(Task item) Give back an exact copy of the lines in the records below, from the line that has "Итак, BMW S1000R предоставляет" through the line that has "установки опционного пакета. Если", and nothing besides.

(Listed records)
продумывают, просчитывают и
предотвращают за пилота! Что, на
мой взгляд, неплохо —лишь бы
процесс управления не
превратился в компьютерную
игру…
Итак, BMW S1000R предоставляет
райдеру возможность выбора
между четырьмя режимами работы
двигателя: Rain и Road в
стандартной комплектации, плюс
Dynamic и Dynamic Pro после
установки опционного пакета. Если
* * *
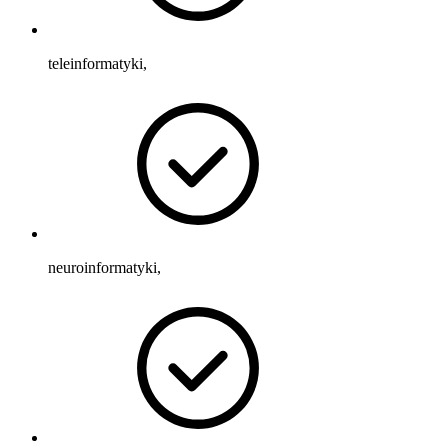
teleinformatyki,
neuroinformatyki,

(Result)
Итак, BMW S1000R предоставляет
райдеру возможность выбора
между четырьмя режимами работы
двигателя: Rain и Road в
стандартной комплектации, плюс
Dynamic и Dynamic Pro после
установки опционного пакета. Если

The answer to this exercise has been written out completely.